What is asked: Copy the listing below word for word. Begin at its very first line and stop after the line that contains "family: Parulidae".

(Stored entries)
++++++++++++++++++++

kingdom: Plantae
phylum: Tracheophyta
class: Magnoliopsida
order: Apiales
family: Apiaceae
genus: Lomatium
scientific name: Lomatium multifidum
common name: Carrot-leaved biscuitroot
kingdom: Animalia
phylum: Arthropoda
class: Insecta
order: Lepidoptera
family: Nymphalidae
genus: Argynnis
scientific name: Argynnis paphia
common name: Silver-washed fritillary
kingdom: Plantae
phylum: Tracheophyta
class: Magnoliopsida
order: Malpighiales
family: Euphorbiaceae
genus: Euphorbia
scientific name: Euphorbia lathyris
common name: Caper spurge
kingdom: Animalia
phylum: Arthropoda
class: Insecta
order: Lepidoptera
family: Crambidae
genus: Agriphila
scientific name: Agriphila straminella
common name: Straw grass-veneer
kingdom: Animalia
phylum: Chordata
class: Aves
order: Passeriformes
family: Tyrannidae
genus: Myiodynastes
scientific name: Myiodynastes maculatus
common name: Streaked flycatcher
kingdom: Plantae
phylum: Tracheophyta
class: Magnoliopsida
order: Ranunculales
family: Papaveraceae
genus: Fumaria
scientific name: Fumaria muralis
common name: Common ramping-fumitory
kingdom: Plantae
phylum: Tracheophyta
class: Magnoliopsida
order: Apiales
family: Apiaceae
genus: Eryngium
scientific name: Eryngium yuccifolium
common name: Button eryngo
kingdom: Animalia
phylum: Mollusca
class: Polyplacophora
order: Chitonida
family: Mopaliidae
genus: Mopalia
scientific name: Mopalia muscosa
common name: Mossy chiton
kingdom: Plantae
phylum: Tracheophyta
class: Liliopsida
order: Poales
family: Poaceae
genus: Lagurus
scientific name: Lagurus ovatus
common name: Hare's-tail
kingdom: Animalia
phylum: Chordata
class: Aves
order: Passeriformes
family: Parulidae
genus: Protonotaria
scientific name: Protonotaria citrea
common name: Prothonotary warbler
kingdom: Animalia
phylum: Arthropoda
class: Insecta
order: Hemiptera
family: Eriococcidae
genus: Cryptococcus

++++++++++++++++++++

Solution for this task:
kingdom: Plantae
phylum: Tracheophyta
class: Magnoliopsida
order: Apiales
family: Apiaceae
genus: Lomatium
scientific name: Lomatium multifidum
common name: Carrot-leaved biscuitroot
kingdom: Animalia
phylum: Arthropoda
class: Insecta
order: Lepidoptera
family: Nymphalidae
genus: Argynnis
scientific name: Argynnis paphia
common name: Silver-washed fritillary
kingdom: Plantae
phylum: Tracheophyta
class: Magnoliopsida
order: Malpighiales
family: Euphorbiaceae
genus: Euphorbia
scientific name: Euphorbia lathyris
common name: Caper spurge
kingdom: Animalia
phylum: Arthropoda
class: Insecta
order: Lepidoptera
family: Crambidae
genus: Agriphila
scientific name: Agriphila straminella
common name: Straw grass-veneer
kingdom: Animalia
phylum: Chordata
class: Aves
order: Passeriformes
family: Tyrannidae
genus: Myiodynastes
scientific name: Myiodynastes maculatus
common name: Streaked flycatcher
kingdom: Plantae
phylum: Tracheophyta
class: Magnoliopsida
order: Ranunculales
family: Papaveraceae
genus: Fumaria
scientific name: Fumaria muralis
common name: Common ramping-fumitory
kingdom: Plantae
phylum: Tracheophyta
class: Magnoliopsida
order: Apiales
family: Apiaceae
genus: Eryngium
scientific name: Eryngium yuccifolium
common name: Button eryngo
kingdom: Animalia
phylum: Mollusca
class: Polyplacophora
order: Chitonida
family: Mopaliidae
genus: Mopalia
scientific name: Mopalia muscosa
common name: Mossy chiton
kingdom: Plantae
phylum: Tracheophyta
class: Liliopsida
order: Poales
family: Poaceae
genus: Lagurus
scientific name: Lagurus ovatus
common name: Hare's-tail
kingdom: Animalia
phylum: Chordata
class: Aves
order: Passeriformes
family: Parulidae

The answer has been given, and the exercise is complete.